2 min read

Titanic R

I am excited to announce the launch of my new book project, Titanic R: a complete introduction to statistics using Titanic passenger survival data and the R programming language. I have been teaching an introductory statistics course online for a number of years now, and one problem is that the sample datasets are kind of dry. Automobile fuel efficiency from the 1970s. Boston housing market data from the 1970s. Blood pressure readings from the 1970s. Or, for a change of pace, measurements of flower dimensions from the 1940s. The prevailing idea is that it does not matter what the data are, as long as they illustrate some concept adequately. But for the student just learning statistics, just learning R, or both, concepts are less likely to stick if they have no wider meaning. If it was common knowledge that one type of flower had wider petals than another type of flower, then a statistical test or graphic that showed this would be more likely to stick. You expect a particular result, you generate and see that result, you remember how to do it again on your own data.

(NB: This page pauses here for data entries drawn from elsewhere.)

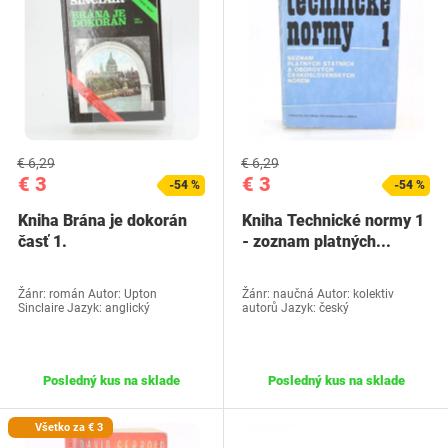
€ 6,29
€ 6,29
€ 3
€ 3
-54 %
-54 %
Kniha Brána je dokorán
Kniha Technické normy 1
časť 1.
- zoznam platných...
Žánr: román Autor: Upton
Žánr: naučná Autor: kolektiv
Sinclaire Jazyk: anglický
autorů Jazyk: český
Posledný kus na sklade
Posledný kus na sklade
Všetko za € 3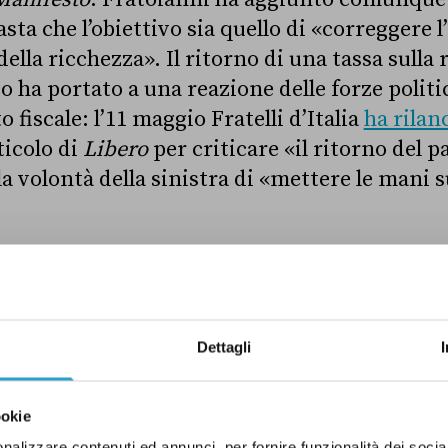
asta che l’obiettivo sia quello di «correggere l
lla ricchezza». Il ritorno di una tassa sulla 
o ha portato a una reazione delle forze politi
fiscale: l’11 maggio Fratelli d’Italia
ha rilan
icolo di
Libero
per criticare «il ritorno del pa
a volontà della sinistra di «mettere le mani s
hieramenti, la proposta di iniziativa popolare o
lutare l’impatto di una patrimoniale in Italia,
ito fiscale e le possibili conseguenze negativ
Dettagli
 imposta.
ookie
 una patrimoniale
nalizzare contenuti ed annunci, per fornire funzionalità dei socia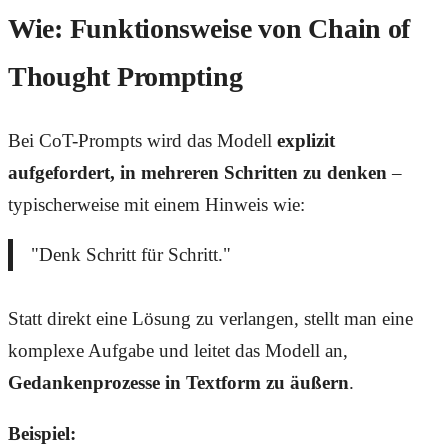
Wie: Funktionsweise von Chain of
Thought Prompting
Bei CoT-Prompts wird das Modell
explizit
aufgefordert, in mehreren Schritten zu denken
–
typischerweise mit einem Hinweis wie:
"Denk Schritt für Schritt."
Statt direkt eine Lösung zu verlangen, stellt man eine
komplexe Aufgabe und leitet das Modell an,
Gedankenprozesse in Textform zu äußern
.
Beispiel: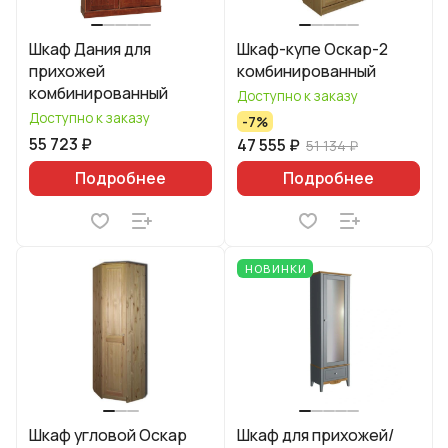
Шкаф Дания для
Шкаф-купе Оскар-2
прихожей
комбинированный
комбинированный
Доступно к заказу
Доступно к заказу
-7%
55 723 ₽
47 555 ₽
51 134 ₽
Подробнее
Подробнее
НОВИНКИ
Шкаф угловой Оскар
Шкаф для прихожей/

I chose the Titanic data set because it is compelling, reasonably large but not too large (roughly 2,200 rows by a dozen columns), we know what findings to expect (women, children, and first-class passengers were more likely to survive), but the data also contain a few less-obvious patterns. A subset of about 60% of the data has also been used extensively by others to teach advanced statistical modeling methods.

The book will be written using the rbookdown package and available through Leanpub at modest cost, hopefully by the end of 2020, provided no other large projects get in the way.